* [Aim of the exercise]: Give the records again. Keep them exact and leave out the images.

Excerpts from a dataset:
● ● ● ● ●

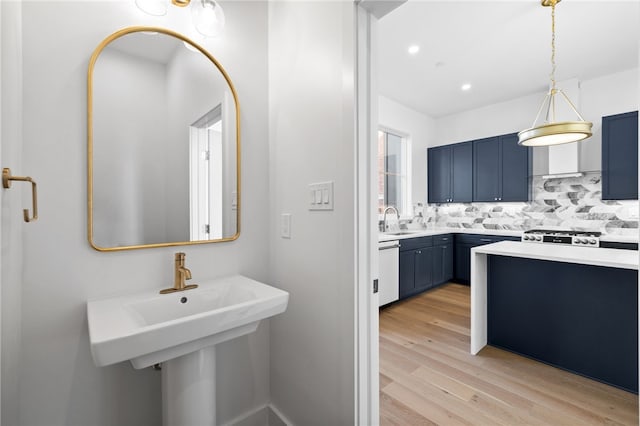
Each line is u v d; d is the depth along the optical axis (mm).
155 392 1246
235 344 1480
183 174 1322
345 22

● ● ● ● ●

* [Solution to the exercise]:
Each line is u v d; d is the depth along the optical axis (mm).
155 392 1246
235 344 1480
183 174 1322
345 22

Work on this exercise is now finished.